Single by the Police

from the album Reggatta de Blanc
- B-side: "Visions of the Night"
- Released: 23 November 1979
- Recorded: 1979
- Genre: Reggae rock; psychedelic rock; dub; new wave;
- Length: 4:59 (album version) 3:59 (single version)
- Label: A&M
- Songwriter: Sting
- Producers: Nigel Gray; The Police;

The Police singles chronology
| "Message in a Bottle" (1979) | "Walking on the Moon" (1979) | "Bring On the Night" (1979) |

Alternative cover
- French 7-inch single cover

Audio sample
- file; help;

Music video
- "Walking on the Moon" on YouTube

= Walking on the Moon =

1979 single by the Police

"Walking on the Moon" is a reggae song by British rock band the Police, released as the second single from their second studio album, Reggatta de Blanc (1979). The song was written by the band's lead vocalist and bassist Sting. It went on to become the band's second hit in the UK.

==Background==
Sting has said that he wrote the song when he was drunk one night after a concert in Munich. The following morning, he remembered the song and wrote it down.
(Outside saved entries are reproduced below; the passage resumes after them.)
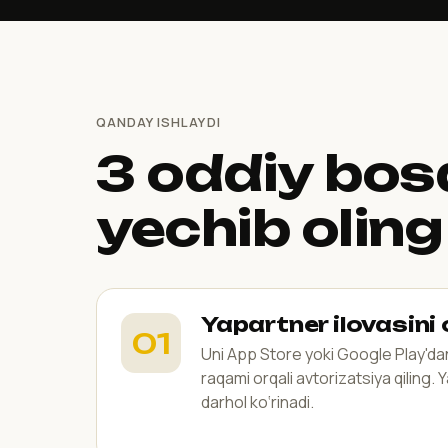
QANDAY ISHLAYDI
3 oddiy bos
yechib oling
Yapartner ilovasini
Uni App Store yoki Google Play'da
raqami orqali avtorizatsiya qiling.
darhol ko‘rinadi.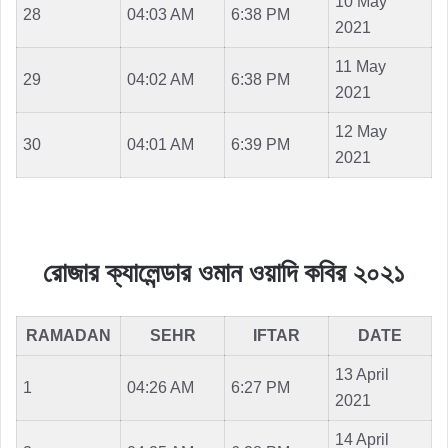
10 May
28
04:03 AM
6:38 PM
2021
11 May
29
04:02 AM
6:38 PM
2021
12 May
30
04:01 AM
6:39 PM
2021
রোজার ক্যালেন্ডার ওমান ওয়াদি কবির ২০২১
RAMADAN
SEHR
IFTAR
DATE
13 April
1
04:26 AM
6:27 PM
2021
14 April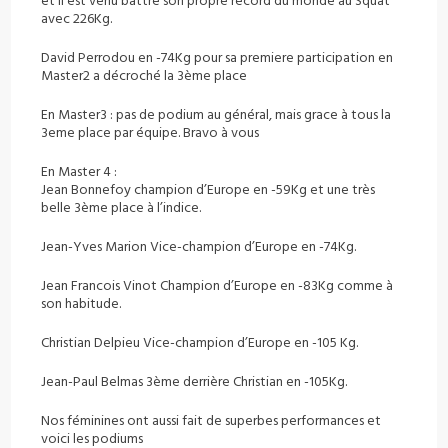
et il est venu battre son propre record du monde au Squat
avec 226Kg.
David Perrodou en -74Kg pour sa premiere participation en
Master2 a décroché la 3ème place
En Master3 : pas de podium au général, mais grace à tous la
3eme place par équipe. Bravo à vous
En Master 4 :
Jean Bonnefoy champion d’Europe en -59Kg et une très
belle 3ème place à l’indice.
Jean-Yves Marion Vice-champion d’Europe en -74Kg.
Jean Francois Vinot Champion d’Europe en -83Kg comme à
son habitude.
Christian Delpieu Vice-champion d’Europe en -105 Kg.
Jean-Paul Belmas 3ème derrière Christian en -105Kg.
Nos féminines ont aussi fait de superbes performances et
voici les podiums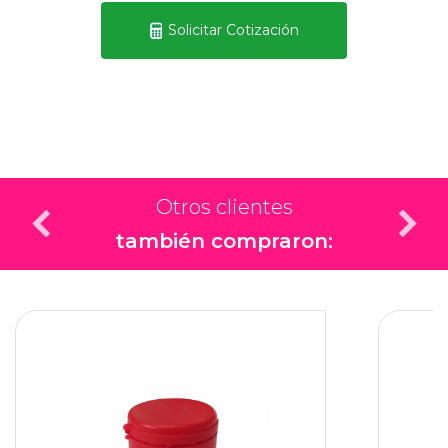
Solicitar Cotización
Otros clientes
también compraron: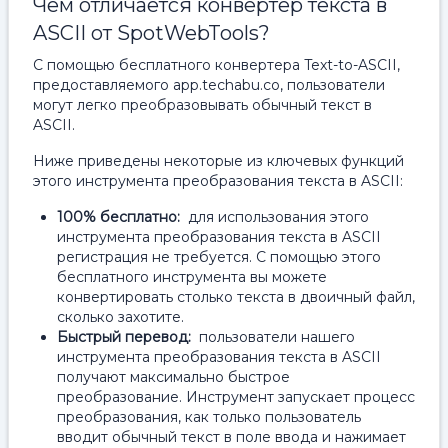
Чем отличается конвертер текста в
ASCII от SpotWebTools?
С помощью бесплатного конвертера Text-to-ASCII,
предоставляемого app.techabu.co, пользователи
могут легко преобразовывать обычный текст в
ASCII.
Ниже приведены некоторые из ключевых функций
этого инструмента преобразования текста в ASCII:
100% бесплатно:
для использования этого
инструмента преобразования текста в ASCII
регистрация не требуется. С помощью этого
бесплатного инструмента вы можете
конвертировать столько текста в двоичный файл,
сколько захотите.
Быстрый перевод:
пользователи нашего
инструмента преобразования текста в ASCII
получают максимально быстрое
преобразование. Инструмент запускает процесс
преобразования, как только пользователь
вводит обычный текст в поле ввода и нажимает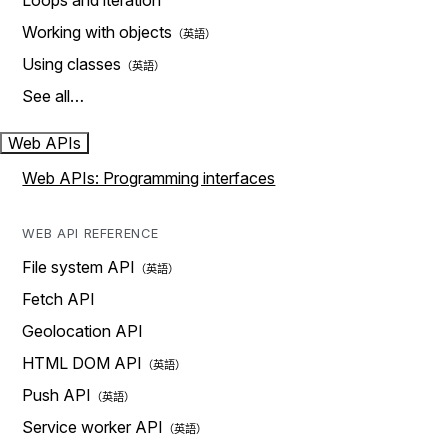
Loops and iteration
Working with objects
Using classes
See all…
Web APIs
Web APIs: Programming interfaces
WEB API REFERENCE
File system API
Fetch API
Geolocation API
HTML DOM API
Push API
Service worker API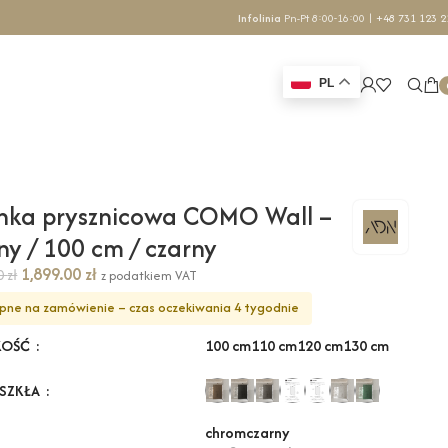
Infolinia
Pn-Pt 8:00-16:00 |
+48 731 123 2
PL
nka prysznicowa COMO Wall –
ny / 100 cm / czarny
1,899.00
zł
70
zł
z podatkiem VAT
pne na zamówienie – czas oczekiwania 4 tygodnie
100 cm
110 cm
120 cm
130 cm
KOŚĆ
 SZKŁA
chrom
czarny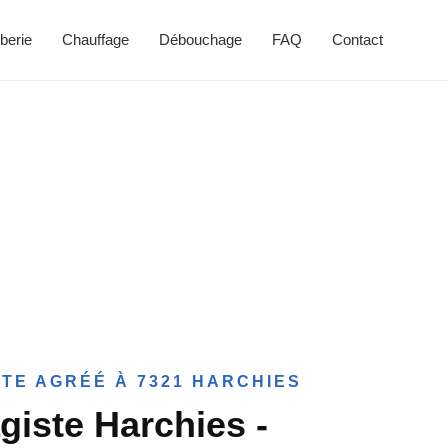
berie
Chauffage
Débouchage
FAQ
Contact
TE AGRÉÉ À 7321 HARCHIES
giste Harchies -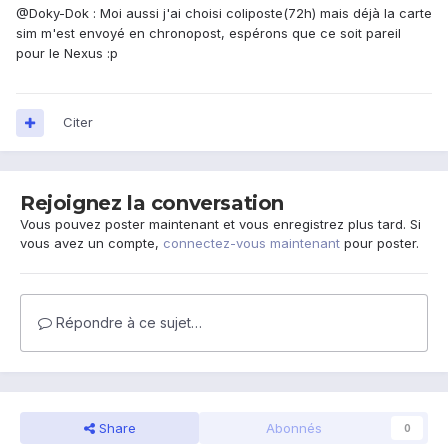
@Doky-Dok : Moi aussi j'ai choisi coliposte(72h) mais déjà la carte
sim m'est envoyé en chronopost, espérons que ce soit pareil
pour le Nexus :p
Citer
Rejoignez la conversation
Vous pouvez poster maintenant et vous enregistrez plus tard. Si
vous avez un compte,
connectez-vous maintenant
pour poster.
Répondre à ce sujet…
Share
Abonnés
0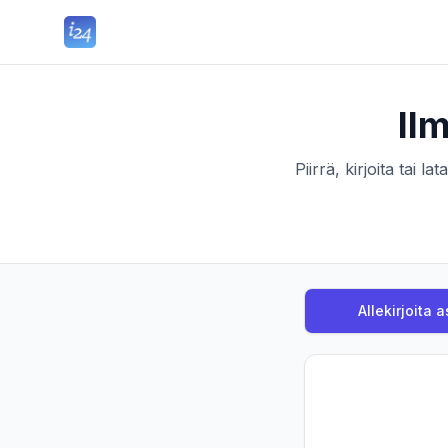
Il
Piirrä, kirjoita tai l
Allekirjoita a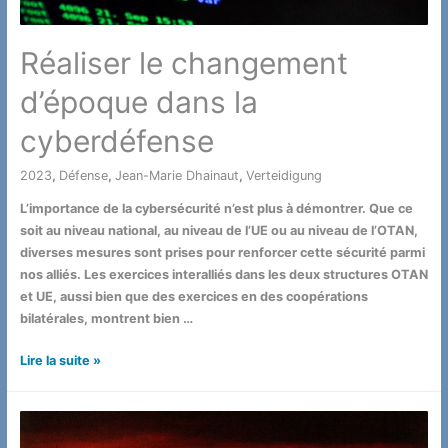
Réaliser le changement
d’époque dans la
cyberdéfense
2023
,
Défense
,
Jean-Marie Dhainaut
,
Verteidigung
/ Par
L’importance de la cybersécurité n’est plus à démontrer. Que ce
soit au niveau national, au niveau de l’UE ou au niveau de l’OTAN,
diverses mesures sont prises pour renforcer cette sécurité parmi
nos alliés. Les exercices interalliés dans les deux structures OTAN
et UE, aussi bien que des exercices en des coopérations
bilatérales, montrent bien …
Réaliser
Lire la suite »
le
changement
d’époque
dans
I was drunk in a hotel room in Munich, slumped on the bed with the whirling pit when this riff came into my head. I got up and started walking round the room, singing 'Walking round the room, ya, ya, walking round the room'. That was all. In the cool light of morning I remembered what had happened and I wrote the riff down. But 'Walking Round the Room' was a stupid title so I thought of something even more stupid which was 'Walking on the Moon'.
— Sting, L'Historia Bandido, 1981

In his autobiography, Sting implies that the song was partially inspired by an early girlfriend:

Deborah Anderson was my first real girlfriend...walking back from Deborah's house in those early days would eventually become a song, for being in love is to be relieved of gravity.
— Sting, 2003

According to Sting, the song was originally recorded "as a rocker" in early versions, but it was reworked. The riff, which is played on the bass, was described as "weird" and "jazzy" by Sting. Guitarist Andy Summers came up with the chord "which hits after the bass notes" throughout the song.
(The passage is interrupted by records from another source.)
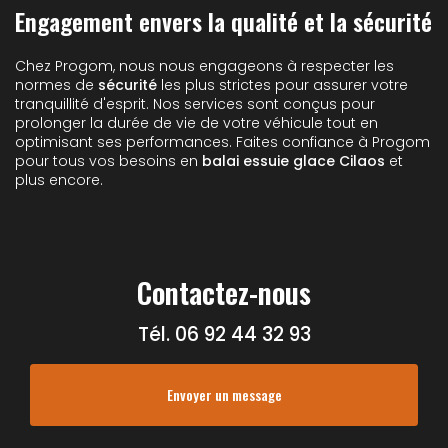
Engagement envers la qualité et la sécurité
Chez Progom, nous nous engageons à respecter les
normes de
sécurité
les plus strictes pour assurer votre
tranquillité d'esprit. Nos services sont conçus pour
prolonger la durée de vie de votre véhicule tout en
optimisant ses performances. Faites confiance à Progom
pour tous vos besoins en
balai essuie glace Cilaos
et
plus encore.
Contactez-nous
Tél.
06 92 44 32 93
Envoyer un message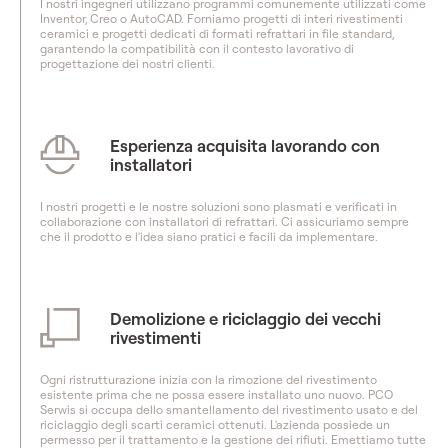
I nostri ingegneri utilizzano programmi comunemente utilizzati come
Inventor, Creo o AutoCAD. Forniamo progetti di interi rivestimenti
ceramici e progetti dedicati di formati refrattari in file standard,
garantendo la compatibilità con il contesto lavorativo di
progettazione dei nostri clienti.
Esperienza acquisita lavorando con
installatori
I nostri progetti e le nostre soluzioni sono plasmati e verificati in
collaborazione con installatori di refrattari. Ci assicuriamo sempre
che il prodotto e l'idea siano pratici e facili da implementare.
Demolizione e riciclaggio dei vecchi
rivestimenti
Ogni ristrutturazione inizia con la rimozione del rivestimento
esistente prima che ne possa essere installato uno nuovo. PCO
Serwis si occupa dello smantellamento del rivestimento usato e del
riciclaggio degli scarti ceramici ottenuti. L'azienda possiede un
permesso per il trattamento e la gestione dei rifiuti. Emettiamo tutte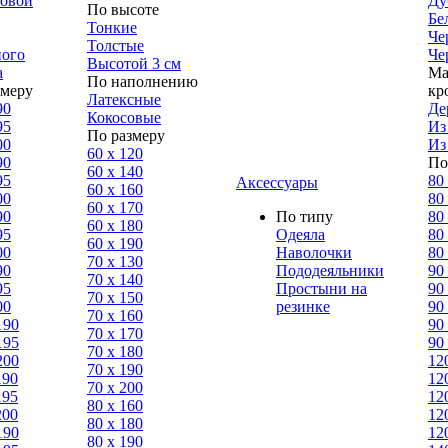
ловой
Ду
По высоте
Бе
Тонкие
Че
Толстые
ного
Че
Высотой 3 см
а
Ма
По наполнению
змеру
кр
Латексные
90
Де
Кокосовые
95
Из
По размеру
00
Из
60 х 120
90
По
60 х 140
95
80
Аксессуары
60 х 160
00
80
60 х 170
90
По типу
80
60 х 180
95
Одеяла
80
60 х 190
00
Наволочки
80
70 х 130
90
Пододеяльники
90
70 х 140
95
Простыни на
90
70 х 150
00
резинке
90
70 х 160
190
90
70 х 170
195
90
70 х 180
200
12
70 х 190
190
12
70 х 200
195
12
80 х 160
200
12
80 х 180
190
12
80 x 190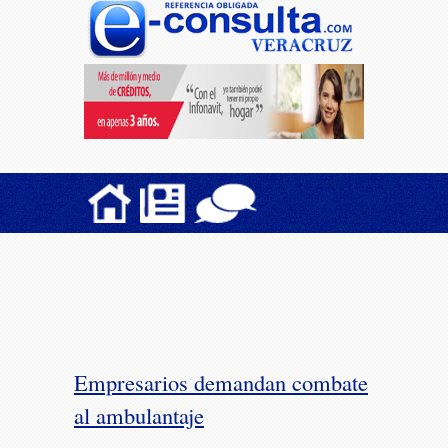
Empresarios demandan combate
al ambulantaje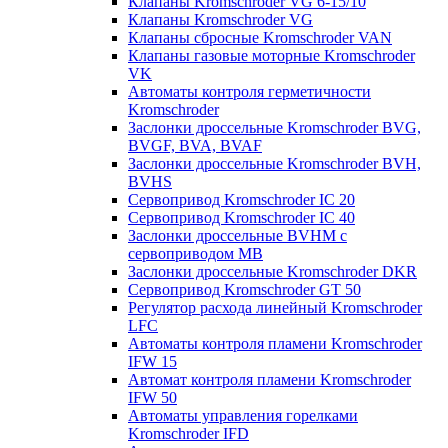
Клапаны Kromschroder VG 6-15/10
Клапаны Kromschroder VG
Клапаны сбросные Kromschroder VAN
Клапаны газовые моторные Kromschroder
VK
Автоматы контроля герметичности
Kromschroder
Заслонки дроссельные Kromschroder BVG,
BVGF, BVA, BVAF
Заслонки дроссельные Kromschroder BVH,
BVHS
Сервопривод Kromschroder IC 20
Сервопривод Kromschroder IC 40
Заслонки дроссельные BVHM с
сервоприводом МВ
Заслонки дроссельные Kromschroder DKR
Cервопривод Kromschroder GT 50
Регулятор расхода линейный Kromschroder
LFC
Автоматы контроля пламени Kromschroder
IFW 15
Автомат контроля пламени Kromschroder
IFW 50
Автоматы управления горелками
Kromschroder IFD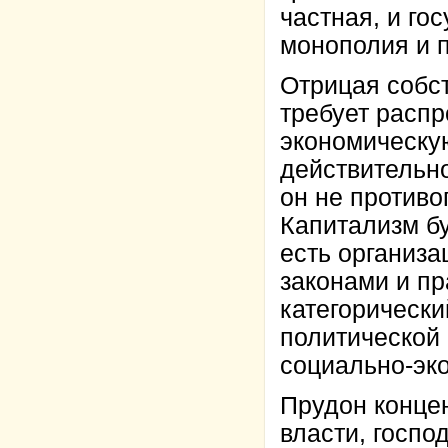
частная, и го
монополия и 
Отрицая собст
требует распр
экономическую
действительно
он не противо
Капитализм бу
есть организа
законами и п
категорически
политической 
социально-эко
Прудон конце
власти, госпо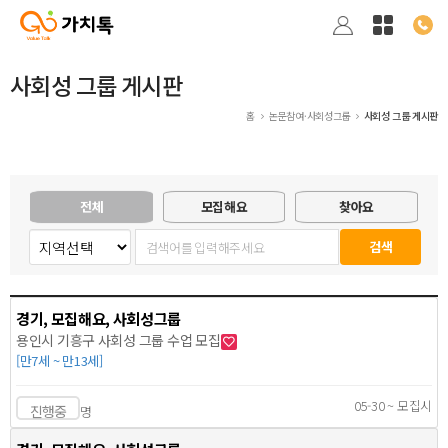
사회성 그룹 게시판
홈
논문참여·사회성그룹
사회성 그룹 게시판
전체
모집해요
찾아요
경기, 모집해요, 사회성그룹
용인시 기흥구 사회성 그룹 수업 모집
[만7세 ~ 만13세]
05-30 ~ 모집시
진행중
명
"Walking on the Moon" was released as the follow-up single to the British single "Message in a Bottle" in late 1979. The song was the Police's second number-one hit single in the United Kingdom. It also reached in Ireland and in Australia, but did not chart in the United States.

The B-side to the song, "Visions of the Night", was written by Sting. He said of the song, "This was the first song I wrote after going to London. It was hard to be serious about the whole thing. I was bemused, much to Stewart [Copeland]'s disgust." According to Copeland, the song was "too cerebral for [the band's] early audiences," so Sting would call it "Three O'Clock Shit", the title of a rejected Police song that appears as "Three O'Clock Shot" on Strontium 90: Police Academy.

==Composition==
"Walking on the Moon" has a "sparse" arrangement, centred around a three-note bass riff. It is one of the Police's more reggae-influenced songs.

==Personnel==
- Sting – vocals, bass guitar
- Andy Summers – guitar, guitar synthesiser
- Stewart Copeland – drums

==Music video==
The video was shot at the Kennedy Space Center in Florida on October 23, 1979. It features the band miming to the track amidst spacecraft displays, interspersed with NASA footage. Sting plays a guitar rather than a bass, while Stewart Copeland strikes his drumsticks on a Saturn V moon rocket. The video was directed by Derek Burbidge.

==Track listing==
- 7" A&M / AMS 7494 (UK)
1. "Walking on the Moon" (Edit) – 3:59 (This edit has never been officially released on CD.)
2. "Visions of the Night" – 3:05

- 12" A&M / AMSP 7494 (UK)
3. "Walking on the Moon" – 4:59
4. "Visions of the Night" – 3:05

==Charts==
===Weekly charts===

Weekly chart performance for "Walking on the Moon"
| Chart (1979–1980) | Peak position |
|---|---|
| Australia (Kent Music Report) | 9 |
| Belgium (Ultratop 50 Flanders) | 16 |
| Canada Top Singles (RPM) | 65 |
| France (SNEP) | 9 |
| Ireland (IRMA) | 1 |
| Netherlands (Dutch Top 40) | 9 |
| Netherlands (Single Top 100) | 8 |
| New Zealand (Recorded Music NZ) | 12 |
| Spain (Promusicae) | 20 |
| UK Singles (OCC) | 1 |

===Year-end charts===

Year-end chart performance for "Walking on the Moon"
| Chart (1980) | Position |
|---|---|
| Australia (Kent Music Report) | 79 |

==Certifications==

Certifications for "Walking on the Moon"
| Region | Certification | Certified units/sales |
| France | — | 300,000 |
| New Zealand (RMNZ) | Platinum | 30,000^{‡} |
| United Kingdom (BPI) | Gold | 500,000^{^} |
^{^} Shipments figures based on certification alone. ^{‡} Sales+streaming figures based on certification alone.